Un bon chanteur est un chanteur mort
Le 3 octobre 1970, quand elle enregistre Me and Bobby McGee, Janis Joplin ne se doute pas un seul instant qu’elle va devenir une pionnière dans un secteur très particulier qui génère, chaque année, des centaines de millions d’euros aux quatre coins du globe. Vingt-quatre heures après l’enregistrement de ce morceau qui sera son plus grand tube, elle meurt d’une overdose, à l’âge de 27 ans, et devient l’un des premiers produits internationaux du business de la mort dans l’industrie du disque. Quatre mois plus tard, le titre sortira sur l’album Pearl et s’écoulera à près de cinq millions d’exemplaires en quelques semaines. Et continue, quarante-six ans plus tard, de générer de jolis droits d’auteurs à ses ayants droit et à sa maison de disques. Dalida, elle, ne joue pas sur le même registre. Ce n’est pas une icône du rock ni un mythe planétaire et sa musique ou ses choix vestimentaires ont été plus que discutables. Mais comme la divine Janis, elle continue de faire la richesse de ses héritiers, en particulier de son petit frère, le sémillant Orlando qui a su capitaliser sur les regards langoureux et les bluettes de la grande star de la variété française des années 1970. Durant l’année 2017, 30e anniversaire de sa mort, les millions vont tomber en cascade sur les vestes brillantes du gardien du temple de la chanteuse d’origine égyptienne. Grâce au deal signé il y a déjà trois ans avec Pathé, le producteur du biopic Dalida, réalisé par Lisa Azuelos, Orlando va toucher le pactole. Et avec la réédition d’albums, de quelques livres et autres spectacles post-mortem, le petit frère, qui vient tout juste de fêter ses 80 ans, pourrait récolter autour de 4 millions cette année !
Un rêve capitaliste
Une jolie somme... qui semble dérisoire sur le marché international des chanteurs morts, dominé par Michael Jackson. Dès son décès, le 25 juin 2009, le King de la pop a pris la tête du classement Forbes des personnalités disparues qui rapportent le plus. L’an dernier, ses héritiers et ayants droit ont touché plus de 100 millions d’euros, beaucoup plus que le chanteur ne gagnait lorsqu’il était vivant. En 2008, alors qu’il entamait son come-back, il n’avait en effet engrangé "que" 10 millions d’euros, pas de quoi couvrir ses frais courants et régler ses dettes qui dépassaient les 400 millions. Un trou comblé aujourd’hui, puisque le chanteur a rapporté plus de 900 millions d’euros depuis sa disparition. Comble de bonheur pour les chanceux qui touchent cette fortune, les caprices de la star ne coûtent plus un centime.

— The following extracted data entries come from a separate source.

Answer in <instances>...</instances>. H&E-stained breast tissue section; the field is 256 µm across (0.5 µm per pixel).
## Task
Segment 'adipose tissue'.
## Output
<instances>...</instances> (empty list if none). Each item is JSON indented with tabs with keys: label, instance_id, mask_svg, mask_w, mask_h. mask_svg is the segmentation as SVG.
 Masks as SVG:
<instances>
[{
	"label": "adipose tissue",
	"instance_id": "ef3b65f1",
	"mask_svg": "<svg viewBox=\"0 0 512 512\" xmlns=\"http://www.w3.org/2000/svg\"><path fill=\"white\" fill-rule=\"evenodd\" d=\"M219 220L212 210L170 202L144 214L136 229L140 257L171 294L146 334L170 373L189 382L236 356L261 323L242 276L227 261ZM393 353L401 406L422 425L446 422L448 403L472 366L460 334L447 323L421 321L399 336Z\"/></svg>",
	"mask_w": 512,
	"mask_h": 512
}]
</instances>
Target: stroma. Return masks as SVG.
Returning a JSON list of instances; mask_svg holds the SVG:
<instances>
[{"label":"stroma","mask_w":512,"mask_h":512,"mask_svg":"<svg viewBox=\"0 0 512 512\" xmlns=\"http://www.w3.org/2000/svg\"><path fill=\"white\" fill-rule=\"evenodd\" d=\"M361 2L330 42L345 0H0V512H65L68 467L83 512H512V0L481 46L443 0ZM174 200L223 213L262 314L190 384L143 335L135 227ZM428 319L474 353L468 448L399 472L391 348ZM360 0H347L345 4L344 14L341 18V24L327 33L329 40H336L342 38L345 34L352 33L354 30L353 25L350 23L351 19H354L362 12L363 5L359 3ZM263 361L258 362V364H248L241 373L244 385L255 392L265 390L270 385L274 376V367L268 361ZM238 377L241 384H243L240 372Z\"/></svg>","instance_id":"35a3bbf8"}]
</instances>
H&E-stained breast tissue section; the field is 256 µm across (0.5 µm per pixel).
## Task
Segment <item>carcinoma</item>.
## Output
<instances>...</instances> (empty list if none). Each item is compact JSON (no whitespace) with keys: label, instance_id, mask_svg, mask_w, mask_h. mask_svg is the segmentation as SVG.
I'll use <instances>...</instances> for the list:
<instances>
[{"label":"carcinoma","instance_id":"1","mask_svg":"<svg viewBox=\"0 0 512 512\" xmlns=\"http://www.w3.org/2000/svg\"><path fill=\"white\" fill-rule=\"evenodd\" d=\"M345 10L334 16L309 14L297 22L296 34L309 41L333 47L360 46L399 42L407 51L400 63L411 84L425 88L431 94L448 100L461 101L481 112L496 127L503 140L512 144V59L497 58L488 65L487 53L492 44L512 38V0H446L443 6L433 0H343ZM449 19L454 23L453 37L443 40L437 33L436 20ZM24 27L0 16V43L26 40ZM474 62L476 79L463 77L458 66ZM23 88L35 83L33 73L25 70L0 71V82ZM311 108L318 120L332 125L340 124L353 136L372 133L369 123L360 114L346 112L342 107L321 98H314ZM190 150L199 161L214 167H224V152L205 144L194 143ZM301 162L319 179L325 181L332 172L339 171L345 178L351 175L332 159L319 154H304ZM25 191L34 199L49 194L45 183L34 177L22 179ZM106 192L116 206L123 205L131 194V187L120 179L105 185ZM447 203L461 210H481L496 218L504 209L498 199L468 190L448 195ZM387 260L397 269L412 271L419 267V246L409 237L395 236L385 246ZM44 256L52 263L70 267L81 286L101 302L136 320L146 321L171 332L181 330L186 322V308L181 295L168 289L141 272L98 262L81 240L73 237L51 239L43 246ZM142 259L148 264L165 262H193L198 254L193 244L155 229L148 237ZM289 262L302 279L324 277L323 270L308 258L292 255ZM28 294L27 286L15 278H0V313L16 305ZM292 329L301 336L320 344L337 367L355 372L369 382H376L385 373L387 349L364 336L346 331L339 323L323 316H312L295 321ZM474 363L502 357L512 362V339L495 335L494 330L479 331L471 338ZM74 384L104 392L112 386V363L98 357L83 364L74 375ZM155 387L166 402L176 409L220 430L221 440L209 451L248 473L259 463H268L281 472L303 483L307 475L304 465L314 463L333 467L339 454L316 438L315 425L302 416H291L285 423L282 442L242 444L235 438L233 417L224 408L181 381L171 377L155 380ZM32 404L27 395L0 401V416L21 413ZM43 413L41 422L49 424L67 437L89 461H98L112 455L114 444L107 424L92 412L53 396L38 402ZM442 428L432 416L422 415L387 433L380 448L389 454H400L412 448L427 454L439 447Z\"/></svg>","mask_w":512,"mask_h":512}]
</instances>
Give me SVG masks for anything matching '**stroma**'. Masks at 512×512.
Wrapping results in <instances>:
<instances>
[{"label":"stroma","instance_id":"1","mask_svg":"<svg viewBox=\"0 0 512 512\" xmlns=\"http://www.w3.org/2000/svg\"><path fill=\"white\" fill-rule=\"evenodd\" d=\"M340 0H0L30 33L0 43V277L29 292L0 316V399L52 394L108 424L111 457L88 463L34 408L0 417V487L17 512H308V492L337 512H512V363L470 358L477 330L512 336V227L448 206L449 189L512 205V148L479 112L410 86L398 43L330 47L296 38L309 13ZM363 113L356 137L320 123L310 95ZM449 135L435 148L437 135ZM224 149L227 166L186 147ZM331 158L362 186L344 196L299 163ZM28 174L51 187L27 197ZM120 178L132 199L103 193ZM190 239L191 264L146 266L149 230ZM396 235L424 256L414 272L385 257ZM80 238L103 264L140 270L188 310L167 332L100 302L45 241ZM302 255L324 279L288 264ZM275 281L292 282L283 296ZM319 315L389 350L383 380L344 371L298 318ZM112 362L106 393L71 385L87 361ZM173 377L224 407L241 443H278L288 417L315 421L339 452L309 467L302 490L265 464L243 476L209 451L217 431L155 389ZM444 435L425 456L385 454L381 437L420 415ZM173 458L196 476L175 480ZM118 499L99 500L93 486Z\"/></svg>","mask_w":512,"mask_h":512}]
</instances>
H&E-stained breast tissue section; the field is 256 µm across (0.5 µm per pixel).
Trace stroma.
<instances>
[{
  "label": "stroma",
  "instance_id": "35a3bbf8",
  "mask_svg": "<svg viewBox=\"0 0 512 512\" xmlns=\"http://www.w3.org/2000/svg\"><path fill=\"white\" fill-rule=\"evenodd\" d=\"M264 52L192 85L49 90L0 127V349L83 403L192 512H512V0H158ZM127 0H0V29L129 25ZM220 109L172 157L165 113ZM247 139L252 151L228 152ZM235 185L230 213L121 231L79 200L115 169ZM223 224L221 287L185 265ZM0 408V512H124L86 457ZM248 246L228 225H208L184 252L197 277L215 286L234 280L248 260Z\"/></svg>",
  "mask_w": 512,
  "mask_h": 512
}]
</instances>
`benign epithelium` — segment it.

Bien au chaud dans son cercueil capitonné, Michael Jackson est un rêve de capitaliste ultralibéral : il ne coûte rien en frais de fonctionnement et génère des millions sans aucun investissement. Prudent et visionnaire, "Bambi" avait eu la bonne idée de préparer un testament où il mandatait son avocat John Branca ainsi que John McClain, un de ses proches, pour gérer sa fortune après sa mort. Depuis, les deux exécuteurs testamentaires ont bien fait leur job. Ils ont signé un nouveau contrat de 230 millions d’euros avec Sony et gagné 240 millions avec le film posthume This Is It. Grâce aux royalties versées par le Cirque du Soleil pour le spectacle "Immortal World Tour", ils auraient encaissé 230 autres millions supplémentaires. Sans compter les royalties touchés sur les droits des morceaux des Beatles ou de Marvin Gaye que Michael Jackson avait acquis en 1985, du temps de sa splendeur. Une affaire en or pour les deux hommes d’affaires qui touchent 10 % sur tous les deals. Le reste atterrit sur les comptes de Paris, Prince et Blanket, les trois enfants de la star.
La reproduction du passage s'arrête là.